Executive Viewpoint

Disruptions force us to adapt to new conditions. When we produce a technical achievement that gives operators a unique advantage, we are delivering a disruptive technology.

To remain competitive—to create whole new planes of competition—we need disruption. It is rarely generated from inside: the most effective disruptive technologies are those we import. To disrupt the evolution of technologies, we must recruit personnel who have spent their professional lives in other industries. A healthy mix of insiders and outsiders stimulates development along new paths. The outsiders can supply edgy thinking, while the insiders provide the design criteria needed to safely and efficiently withstand field conditions over long periods of time.

Our industry must question its habit of regarding steady, measurable progress as sufficient in terms of advancing solutions for our customers and holding market share. Existing products and processes are tweaked every day to ensure they will perform reliably in increasingly complex situations, and while this is currently the mainstay, it is becoming necessary but insufficient for long-term solutions.

For example, the initial response to deepwater exploration and the rapid expansion of shale production was a default re-engineering of proven technologies; extending temperature and pressure ranges, adjusting mechanical properties and generally making things bigger, heavier and more powerful. However, building on precedent has inherent limits. It can chain innovative thinkers to the technical heritage within their companies.

The smooth-running world of incremental improvement needs a tectonic shake now and then, and new conditions imposed by new discoveries usually form the epicenter of a disruptive technology.

Less is more.

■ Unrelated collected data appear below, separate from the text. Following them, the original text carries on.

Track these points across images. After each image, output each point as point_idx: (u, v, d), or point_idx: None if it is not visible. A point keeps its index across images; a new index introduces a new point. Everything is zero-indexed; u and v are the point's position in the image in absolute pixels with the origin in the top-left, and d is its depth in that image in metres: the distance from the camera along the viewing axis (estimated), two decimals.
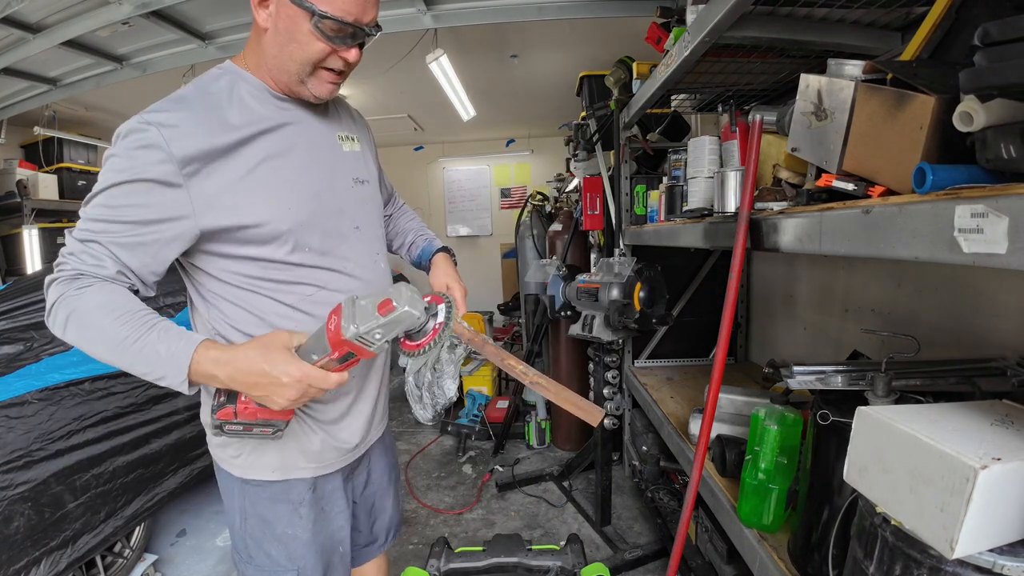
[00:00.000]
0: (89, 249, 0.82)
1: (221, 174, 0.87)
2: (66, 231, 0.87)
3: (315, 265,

The miniaturization insights we can gain from MP3 circuitry are valuable, but the standard electronics used in today’s consumer devices are no match for the violent forces that our downhole tools encounter every day. Keeping these forces in mind, we developed downsized electronics that feature radically different performance in extreme environments. For example, the miniaturized circuitry provides enhanced data acquisition capabilities in temperatures up to 445°F (230°C) while surviving over 10 g vibration forces and maintaining hermeticity to tens of thousands of PSI. As a result, the tools are more robust and quality of data is higher when compared with conventional equipment.

Sometimes a disruptive technology targets a revered technical tradition. The industry has been cementing casing in place for nearly a century, and the variety of slurries available is almost limitless. Although cement delivery methods are increasingly sophisticated, the basic material components of most cement jobs have remained much the same.

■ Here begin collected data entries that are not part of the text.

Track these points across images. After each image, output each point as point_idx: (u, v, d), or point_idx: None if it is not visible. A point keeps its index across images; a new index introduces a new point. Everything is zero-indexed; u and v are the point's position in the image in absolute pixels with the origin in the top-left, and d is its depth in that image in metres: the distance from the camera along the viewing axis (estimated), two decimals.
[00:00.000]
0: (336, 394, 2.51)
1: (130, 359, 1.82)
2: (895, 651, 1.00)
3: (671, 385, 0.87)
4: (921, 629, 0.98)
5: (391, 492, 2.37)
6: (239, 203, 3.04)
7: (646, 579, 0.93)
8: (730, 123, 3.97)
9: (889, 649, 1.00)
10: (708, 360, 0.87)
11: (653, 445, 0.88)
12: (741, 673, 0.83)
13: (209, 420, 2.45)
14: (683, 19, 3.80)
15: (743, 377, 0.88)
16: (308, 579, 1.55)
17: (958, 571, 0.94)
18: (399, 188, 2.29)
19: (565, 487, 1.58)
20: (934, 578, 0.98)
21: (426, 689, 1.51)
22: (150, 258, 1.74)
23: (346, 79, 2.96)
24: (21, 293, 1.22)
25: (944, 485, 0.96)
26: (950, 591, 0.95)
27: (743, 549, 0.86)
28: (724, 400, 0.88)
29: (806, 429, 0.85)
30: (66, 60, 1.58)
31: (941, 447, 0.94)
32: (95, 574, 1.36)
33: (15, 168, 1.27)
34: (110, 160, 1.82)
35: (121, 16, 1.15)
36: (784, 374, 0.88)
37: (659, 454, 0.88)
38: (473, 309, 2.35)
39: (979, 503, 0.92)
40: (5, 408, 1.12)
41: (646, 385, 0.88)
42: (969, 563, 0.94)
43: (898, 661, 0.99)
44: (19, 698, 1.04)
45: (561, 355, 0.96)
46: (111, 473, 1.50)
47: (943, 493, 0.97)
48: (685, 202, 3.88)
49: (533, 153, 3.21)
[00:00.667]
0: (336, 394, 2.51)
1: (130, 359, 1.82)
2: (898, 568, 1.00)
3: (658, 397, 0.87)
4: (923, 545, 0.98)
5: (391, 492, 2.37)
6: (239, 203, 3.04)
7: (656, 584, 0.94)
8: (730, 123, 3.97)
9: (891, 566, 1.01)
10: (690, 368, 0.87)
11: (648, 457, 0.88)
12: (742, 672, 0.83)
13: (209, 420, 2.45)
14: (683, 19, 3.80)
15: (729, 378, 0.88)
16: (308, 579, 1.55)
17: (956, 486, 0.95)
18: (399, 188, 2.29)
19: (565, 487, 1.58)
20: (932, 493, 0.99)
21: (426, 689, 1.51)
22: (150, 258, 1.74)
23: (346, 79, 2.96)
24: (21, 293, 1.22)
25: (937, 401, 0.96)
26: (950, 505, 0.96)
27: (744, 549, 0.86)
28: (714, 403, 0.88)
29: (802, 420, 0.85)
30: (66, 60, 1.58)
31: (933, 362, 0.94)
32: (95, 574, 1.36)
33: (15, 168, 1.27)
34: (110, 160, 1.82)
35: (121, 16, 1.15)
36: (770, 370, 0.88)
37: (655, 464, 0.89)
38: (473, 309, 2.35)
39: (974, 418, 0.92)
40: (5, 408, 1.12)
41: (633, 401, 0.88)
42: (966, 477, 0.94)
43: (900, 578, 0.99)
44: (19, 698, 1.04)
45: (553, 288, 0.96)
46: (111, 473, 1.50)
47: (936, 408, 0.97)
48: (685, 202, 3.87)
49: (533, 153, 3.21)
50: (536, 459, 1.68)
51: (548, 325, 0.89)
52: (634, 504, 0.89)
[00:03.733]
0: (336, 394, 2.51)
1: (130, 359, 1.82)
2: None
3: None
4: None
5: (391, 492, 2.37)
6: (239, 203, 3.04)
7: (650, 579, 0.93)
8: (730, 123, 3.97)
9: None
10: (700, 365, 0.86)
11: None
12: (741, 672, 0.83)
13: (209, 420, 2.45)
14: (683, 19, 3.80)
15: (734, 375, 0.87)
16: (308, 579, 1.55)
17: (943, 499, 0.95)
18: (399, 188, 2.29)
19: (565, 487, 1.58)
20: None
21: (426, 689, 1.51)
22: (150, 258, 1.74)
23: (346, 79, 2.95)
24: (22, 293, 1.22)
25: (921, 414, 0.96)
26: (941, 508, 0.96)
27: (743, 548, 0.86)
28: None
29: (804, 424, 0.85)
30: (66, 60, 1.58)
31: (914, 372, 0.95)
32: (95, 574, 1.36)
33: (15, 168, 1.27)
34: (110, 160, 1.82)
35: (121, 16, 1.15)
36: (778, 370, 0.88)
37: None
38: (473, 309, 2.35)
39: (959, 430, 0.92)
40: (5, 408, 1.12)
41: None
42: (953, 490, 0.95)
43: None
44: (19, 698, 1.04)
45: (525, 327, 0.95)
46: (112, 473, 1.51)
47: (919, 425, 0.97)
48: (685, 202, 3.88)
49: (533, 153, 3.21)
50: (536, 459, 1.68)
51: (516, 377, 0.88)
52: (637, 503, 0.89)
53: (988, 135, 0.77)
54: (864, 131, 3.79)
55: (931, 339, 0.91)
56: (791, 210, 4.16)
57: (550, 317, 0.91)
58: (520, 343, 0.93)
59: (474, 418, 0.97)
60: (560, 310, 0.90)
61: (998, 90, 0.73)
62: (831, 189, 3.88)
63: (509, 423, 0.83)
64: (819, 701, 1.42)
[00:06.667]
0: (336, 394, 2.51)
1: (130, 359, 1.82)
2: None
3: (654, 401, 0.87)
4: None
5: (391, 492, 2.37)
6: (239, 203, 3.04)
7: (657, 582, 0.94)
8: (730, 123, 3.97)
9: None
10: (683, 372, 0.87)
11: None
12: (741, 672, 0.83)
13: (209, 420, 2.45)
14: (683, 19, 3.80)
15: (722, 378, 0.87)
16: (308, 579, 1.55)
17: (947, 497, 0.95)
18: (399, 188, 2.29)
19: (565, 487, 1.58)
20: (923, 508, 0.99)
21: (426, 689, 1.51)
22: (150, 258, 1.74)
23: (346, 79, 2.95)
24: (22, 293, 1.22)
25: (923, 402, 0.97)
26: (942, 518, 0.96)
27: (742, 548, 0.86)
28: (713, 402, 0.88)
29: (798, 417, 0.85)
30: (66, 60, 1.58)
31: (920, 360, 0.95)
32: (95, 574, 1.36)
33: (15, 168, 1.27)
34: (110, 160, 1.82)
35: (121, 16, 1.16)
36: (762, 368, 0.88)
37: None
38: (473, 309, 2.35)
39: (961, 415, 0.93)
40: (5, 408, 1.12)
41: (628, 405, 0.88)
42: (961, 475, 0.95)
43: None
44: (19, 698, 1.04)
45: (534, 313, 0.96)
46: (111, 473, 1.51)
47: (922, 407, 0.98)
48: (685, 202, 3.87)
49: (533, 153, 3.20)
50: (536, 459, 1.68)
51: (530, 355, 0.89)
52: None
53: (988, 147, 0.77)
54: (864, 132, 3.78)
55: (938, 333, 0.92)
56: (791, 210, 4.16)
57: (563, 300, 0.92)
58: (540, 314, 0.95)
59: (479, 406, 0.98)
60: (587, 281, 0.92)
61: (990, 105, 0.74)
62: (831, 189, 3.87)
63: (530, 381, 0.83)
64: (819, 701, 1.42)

The use of composite materials to build passenger jets influenced a change in cement design, resulting in a strong polymeric cement that contains no particulates, does not react with water, provides superior flexibility when subjected to stresses and exhibits a low viscosity that allows it to place a competent seal in the tiniest fissures. Right now, the cost of such a system is higher than that of conventional cement, so adoption will take time. However, when the performance data proves that well life cycles can be extended, and that intervention costs will decrease dramatically, operators may welcome the so-called disruption.

The wells speak. Fiber optic measuring systems can help us understand completions and production in ways never anticipated. Distributed acoustic sensing (DAS), technology developed in telecom, takes advantage of the response of optical fibers to sound waves. DAS allows us to redefine the oilfield adage that “the well talks to you.” We are now able to listen to induced and naturally occurring events, such as perforations, stimulations and flows. The fiber optic line creates a spatial resolution of sound meter-by-meter, extending along the depth of the well or pipeline. Soon, it will be possible to integrate, visualize and analyze numerous operations and activities in real time, developing and extending the life of the well.

Drilling break. We have been drilling, i.e. digging, holes in the ground to extract water, hydrocarbons and other necessities for millennia. The act of drilling, grinding and pounding adds energy to the rock until the molecules are forced to disassemble.

A potentially disruptive technology, the laser, is being investigated as a rock disassembly tool, too. Lab tests demonstrate that a small laser can quickly create uniform holes, up to 2 inches in diameter, with no taper, all the way through 4 feet of sandstone block. The action of the laser is highly controllable, and the light can cut through steel and concrete with ease. It may be awhile, if at all, before a laser can replace a bit on a BHA, but it is not hard to imagine using lasers instead of ordinance for perforations.

Disruptive technologies change performance standards. They launch new paradigms. They grow out of open-minded surveillance of many industries. They depend on fresh perspectives, while meeting all the requirements for safety, sustainability and efficiency. They are intentional, and the intention is to give operators unique advantages and better performance than ever imagined.